Bjørn Tronstad

Personal information
- Full name: Bjørn Tronstad
- Date of birth: 11 April 1957 (age 69)
- Place of birth: Bergen, Norway
- Position: Striker

Youth career
- SK Brann

College career
- Years: Team / Apps / (Gls)
- 1979–1981: San Francisco Dons / 73 / (40)

Senior career*
- Years: Team / Apps / (Gls)
- 1976–1979: Brann / 112 / (62)
- 1981: ??? / 4 / (1)

International career
- 1976: Norway / 4 / (0)

= Bjørn Tronstad =

Norwegian footballer (born 1957)

Bjørn Tronstad (born 11 April 1957) is a retired Norwegian football player. Tronstad played at SK Brann from 1974 to 1979. During his 5 years at Brann Tronstad scored a total of 127 goals during 222 matches, and became one of the top-scoring players in the history of the club. Tronstad was looked upon by many as the new Roald 'Kniksen' Jensen.
Tronstad retired when he was only 25 years old because he wanted to study in the United States.
It is told that he was a major scorer in the local football teams and college teams.

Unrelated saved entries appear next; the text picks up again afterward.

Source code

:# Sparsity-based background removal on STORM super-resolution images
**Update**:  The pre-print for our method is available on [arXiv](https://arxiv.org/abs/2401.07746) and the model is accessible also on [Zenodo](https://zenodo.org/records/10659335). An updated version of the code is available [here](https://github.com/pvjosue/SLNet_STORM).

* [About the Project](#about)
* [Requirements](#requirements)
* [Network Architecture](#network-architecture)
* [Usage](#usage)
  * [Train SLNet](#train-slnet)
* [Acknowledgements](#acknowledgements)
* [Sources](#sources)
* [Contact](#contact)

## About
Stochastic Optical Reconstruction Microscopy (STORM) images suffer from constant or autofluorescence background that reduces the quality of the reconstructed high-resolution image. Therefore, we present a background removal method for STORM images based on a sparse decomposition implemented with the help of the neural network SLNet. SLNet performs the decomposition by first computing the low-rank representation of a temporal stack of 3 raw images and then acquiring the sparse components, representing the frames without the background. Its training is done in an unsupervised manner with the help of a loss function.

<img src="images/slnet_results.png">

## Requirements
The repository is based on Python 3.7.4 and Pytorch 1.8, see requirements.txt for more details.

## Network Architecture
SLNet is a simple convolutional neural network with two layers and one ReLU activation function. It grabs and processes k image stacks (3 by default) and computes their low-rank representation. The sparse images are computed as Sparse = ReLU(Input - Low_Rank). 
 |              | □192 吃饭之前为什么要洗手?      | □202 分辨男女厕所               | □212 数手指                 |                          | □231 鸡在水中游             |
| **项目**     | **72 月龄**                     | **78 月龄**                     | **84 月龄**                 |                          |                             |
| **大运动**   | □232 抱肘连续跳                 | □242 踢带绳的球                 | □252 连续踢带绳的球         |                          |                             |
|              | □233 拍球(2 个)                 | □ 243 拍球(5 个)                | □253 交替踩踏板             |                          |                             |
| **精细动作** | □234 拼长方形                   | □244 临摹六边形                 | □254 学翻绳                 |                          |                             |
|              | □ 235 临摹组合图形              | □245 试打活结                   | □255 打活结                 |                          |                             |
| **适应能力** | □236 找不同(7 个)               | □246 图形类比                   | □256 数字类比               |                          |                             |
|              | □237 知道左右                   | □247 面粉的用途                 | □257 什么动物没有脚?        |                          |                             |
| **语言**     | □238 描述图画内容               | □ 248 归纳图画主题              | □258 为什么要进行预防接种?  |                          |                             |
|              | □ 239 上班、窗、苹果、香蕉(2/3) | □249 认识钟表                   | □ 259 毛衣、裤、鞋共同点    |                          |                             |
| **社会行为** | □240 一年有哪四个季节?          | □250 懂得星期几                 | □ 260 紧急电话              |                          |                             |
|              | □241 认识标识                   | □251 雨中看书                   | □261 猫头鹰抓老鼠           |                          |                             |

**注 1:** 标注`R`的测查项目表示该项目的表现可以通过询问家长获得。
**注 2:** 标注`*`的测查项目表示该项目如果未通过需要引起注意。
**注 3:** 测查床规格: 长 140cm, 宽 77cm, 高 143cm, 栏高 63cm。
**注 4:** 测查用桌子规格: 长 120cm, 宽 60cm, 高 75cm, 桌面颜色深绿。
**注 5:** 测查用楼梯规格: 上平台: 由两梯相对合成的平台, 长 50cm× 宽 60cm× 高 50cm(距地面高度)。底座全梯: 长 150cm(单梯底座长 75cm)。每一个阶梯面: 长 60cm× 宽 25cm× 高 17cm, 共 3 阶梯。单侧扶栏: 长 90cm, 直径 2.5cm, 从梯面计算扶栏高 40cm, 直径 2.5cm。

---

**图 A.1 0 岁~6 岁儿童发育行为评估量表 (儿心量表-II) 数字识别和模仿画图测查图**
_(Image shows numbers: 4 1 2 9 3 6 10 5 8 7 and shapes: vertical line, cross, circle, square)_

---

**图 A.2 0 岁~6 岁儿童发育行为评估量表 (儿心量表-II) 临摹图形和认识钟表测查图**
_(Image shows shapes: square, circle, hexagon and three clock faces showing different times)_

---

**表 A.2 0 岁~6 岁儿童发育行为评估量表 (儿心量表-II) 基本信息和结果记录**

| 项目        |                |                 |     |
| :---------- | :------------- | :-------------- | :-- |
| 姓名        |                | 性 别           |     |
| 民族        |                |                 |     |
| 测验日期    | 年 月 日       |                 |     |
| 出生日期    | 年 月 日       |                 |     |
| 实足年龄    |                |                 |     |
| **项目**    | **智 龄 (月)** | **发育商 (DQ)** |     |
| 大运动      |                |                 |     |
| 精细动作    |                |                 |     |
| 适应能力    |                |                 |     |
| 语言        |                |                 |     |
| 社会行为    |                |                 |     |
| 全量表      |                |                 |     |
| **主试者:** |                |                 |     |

Tronstad had a small comeback in 1981, but he only played 4 games and scored 1 goal.

== Collegiate career ==
Tronstad retired from professional football in 1979 to play college soccer in the United States at the University of San Francisco. While at San Francisco, Tronstad lead the NCAA (U.S. college sports organisation) in scoring during the 1979 season, scoring 29 goals in 26 appearances. Tronstad played three years of collegiate soccer finishing with 40 goals in 73 matches. He is ranked fifth all-time in goals scored for the university.